§ The data:
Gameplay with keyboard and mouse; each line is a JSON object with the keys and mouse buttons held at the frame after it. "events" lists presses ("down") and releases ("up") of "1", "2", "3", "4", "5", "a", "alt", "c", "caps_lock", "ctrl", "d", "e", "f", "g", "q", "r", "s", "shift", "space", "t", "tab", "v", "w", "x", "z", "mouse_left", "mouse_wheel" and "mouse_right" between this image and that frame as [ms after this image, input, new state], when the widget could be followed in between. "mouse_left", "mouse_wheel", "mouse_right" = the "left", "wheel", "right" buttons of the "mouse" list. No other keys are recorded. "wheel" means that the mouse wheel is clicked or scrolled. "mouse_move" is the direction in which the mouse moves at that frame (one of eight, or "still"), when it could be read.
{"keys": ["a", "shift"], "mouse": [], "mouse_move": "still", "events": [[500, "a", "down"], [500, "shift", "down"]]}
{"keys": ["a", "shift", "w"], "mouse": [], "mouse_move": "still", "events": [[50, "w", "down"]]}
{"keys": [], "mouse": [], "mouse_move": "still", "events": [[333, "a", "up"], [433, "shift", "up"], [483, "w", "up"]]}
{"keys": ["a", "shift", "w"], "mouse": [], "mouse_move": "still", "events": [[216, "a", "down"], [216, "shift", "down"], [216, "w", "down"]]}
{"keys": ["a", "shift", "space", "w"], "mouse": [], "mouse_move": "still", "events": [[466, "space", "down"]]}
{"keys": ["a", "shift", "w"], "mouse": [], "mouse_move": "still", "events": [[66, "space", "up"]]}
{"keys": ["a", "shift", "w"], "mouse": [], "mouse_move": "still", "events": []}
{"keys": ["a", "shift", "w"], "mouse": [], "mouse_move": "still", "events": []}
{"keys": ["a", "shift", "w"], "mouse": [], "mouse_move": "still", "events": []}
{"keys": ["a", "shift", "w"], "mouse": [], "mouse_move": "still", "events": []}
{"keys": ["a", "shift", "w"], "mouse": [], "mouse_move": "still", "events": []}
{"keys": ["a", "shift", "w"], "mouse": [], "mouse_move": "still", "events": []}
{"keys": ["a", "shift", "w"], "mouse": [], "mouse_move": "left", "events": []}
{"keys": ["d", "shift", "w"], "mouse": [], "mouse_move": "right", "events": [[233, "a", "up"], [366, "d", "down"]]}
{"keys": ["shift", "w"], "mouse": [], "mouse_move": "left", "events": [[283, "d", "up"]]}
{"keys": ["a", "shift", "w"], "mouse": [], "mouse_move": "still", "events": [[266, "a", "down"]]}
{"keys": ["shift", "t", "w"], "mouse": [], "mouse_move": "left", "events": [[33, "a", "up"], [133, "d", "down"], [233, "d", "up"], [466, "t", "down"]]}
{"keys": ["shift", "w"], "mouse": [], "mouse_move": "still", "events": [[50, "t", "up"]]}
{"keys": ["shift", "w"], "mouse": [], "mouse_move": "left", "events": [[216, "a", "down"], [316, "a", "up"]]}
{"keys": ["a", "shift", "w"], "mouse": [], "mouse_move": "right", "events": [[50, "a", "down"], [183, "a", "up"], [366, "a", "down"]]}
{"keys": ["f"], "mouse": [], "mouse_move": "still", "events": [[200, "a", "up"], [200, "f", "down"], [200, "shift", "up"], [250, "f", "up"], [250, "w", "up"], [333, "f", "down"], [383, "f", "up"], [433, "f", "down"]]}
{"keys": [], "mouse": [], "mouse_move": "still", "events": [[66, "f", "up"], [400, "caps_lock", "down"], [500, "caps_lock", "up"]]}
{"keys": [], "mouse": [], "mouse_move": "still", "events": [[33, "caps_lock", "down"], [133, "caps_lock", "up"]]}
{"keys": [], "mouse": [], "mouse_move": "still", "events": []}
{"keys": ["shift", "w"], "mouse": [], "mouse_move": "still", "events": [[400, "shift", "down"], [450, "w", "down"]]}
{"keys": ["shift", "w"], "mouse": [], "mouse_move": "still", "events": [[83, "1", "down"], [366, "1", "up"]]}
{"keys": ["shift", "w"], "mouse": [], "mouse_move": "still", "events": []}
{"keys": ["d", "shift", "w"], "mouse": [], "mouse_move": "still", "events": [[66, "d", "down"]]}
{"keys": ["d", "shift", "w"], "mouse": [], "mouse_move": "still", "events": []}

§ Directions: Give the records again, complete and exact.

§ Reply to the task:
Gameplay with keyboard and mouse; each line is a JSON object with the keys and mouse buttons held at the frame after it. "events" lists presses ("down") and releases ("up") of "1", "2", "3", "4", "5", "a", "alt", "c", "caps_lock", "ctrl", "d", "e", "f", "g", "q", "r", "s", "shift", "space", "t", "tab", "v", "w", "x", "z", "mouse_left", "mouse_wheel" and "mouse_right" between this image and that frame as [ms after this image, input, new state], when the widget could be followed in between. "mouse_left", "mouse_wheel", "mouse_right" = the "left", "wheel", "right" buttons of the "mouse" list. No other keys are recorded. "wheel" means that the mouse wheel is clicked or scrolled. "mouse_move" is the direction in which the mouse moves at that frame (one of eight, or "still"), when it could be read.
{"keys": ["a", "shift"], "mouse": [], "mouse_move": "still", "events": [[500, "a", "down"], [500, "shift", "down"]]}
{"keys": ["a", "shift", "w"], "mouse": [], "mouse_move": "still", "events": [[50, "w", "down"]]}
{"keys": [], "mouse": [], "mouse_move": "still", "events": [[333, "a", "up"], [433, "shift", "up"], [483, "w", "up"]]}
{"keys": ["a", "shift", "w"], "mouse": [], "mouse_move": "still", "events": [[216, "a", "down"], [216, "shift", "down"], [216, "w", "down"]]}
{"keys": ["a", "shift", "space", "w"], "mouse": [], "mouse_move": "still", "events": [[466, "space", "down"]]}
{"keys": ["a", "shift", "w"], "mouse": [], "mouse_move": "still", "events": [[66, "space", "up"]]}
{"keys": ["a", "shift", "w"], "mouse": [], "mouse_move": "still", "events": []}
{"keys": ["a", "shift", "w"], "mouse": [], "mouse_move": "still", "events": []}
{"keys": ["a", "shift", "w"], "mouse": [], "mouse_move": "still", "events": []}
{"keys": ["a", "shift", "w"], "mouse": [], "mouse_move": "still", "events": []}
{"keys": ["a", "shift", "w"], "mouse": [], "mouse_move": "still", "events": []}
{"keys": ["a", "shift", "w"], "mouse": [], "mouse_move": "still", "events": []}
{"keys": ["a", "shift", "w"], "mouse": [], "mouse_move": "left", "events": []}
{"keys": ["d", "shift", "w"], "mouse": [], "mouse_move": "right", "events": [[233, "a", "up"], [366, "d", "down"]]}
{"keys": ["shift", "w"], "mouse": [], "mouse_move": "left", "events": [[283, "d", "up"]]}
{"keys": ["a", "shift", "w"], "mouse": [], "mouse_move": "still", "events": [[266, "a", "down"]]}
{"keys": ["shift", "t", "w"], "mouse": [], "mouse_move": "left", "events": [[33, "a", "up"], [133, "d", "down"], [233, "d", "up"], [466, "t", "down"]]}
{"keys": ["shift", "w"], "mouse": [], "mouse_move": "still", "events": [[50, "t", "up"]]}
{"keys": ["shift", "w"], "mouse": [], "mouse_move": "left", "events": [[216, "a", "down"], [316, "a", "up"]]}
{"keys": ["a", "shift", "w"], "mouse": [], "mouse_move": "right", "events": [[50, "a", "down"], [183, "a", "up"], [366, "a", "down"]]}
{"keys": ["f"], "mouse": [], "mouse_move": "still", "events": [[200, "a", "up"], [200, "f", "down"], [200, "shift", "up"], [250, "f", "up"], [250, "w", "up"], [333, "f", "down"], [383, "f", "up"], [433, "f", "down"]]}
{"keys": [], "mouse": [], "mouse_move": "still", "events": [[66, "f", "up"], [400, "caps_lock", "down"], [500, "caps_lock", "up"]]}
{"keys": [], "mouse": [], "mouse_move": "still", "events": [[33, "caps_lock", "down"], [133, "caps_lock", "up"]]}
{"keys": [], "mouse": [], "mouse_move": "still", "events": []}
{"keys": ["shift", "w"], "mouse": [], "mouse_move": "still", "events": [[400, "shift", "down"], [450, "w", "down"]]}
{"keys": ["shift", "w"], "mouse": [], "mouse_move": "still", "events": [[83, "1", "down"], [366, "1", "up"]]}
{"keys": ["shift", "w"], "mouse": [], "mouse_move": "still", "events": []}
{"keys": ["d", "shift", "w"], "mouse": [], "mouse_move": "still", "events": [[66, "d", "down"]]}
{"keys": ["d", "shift", "w"], "mouse": [], "mouse_move": "still", "events": []}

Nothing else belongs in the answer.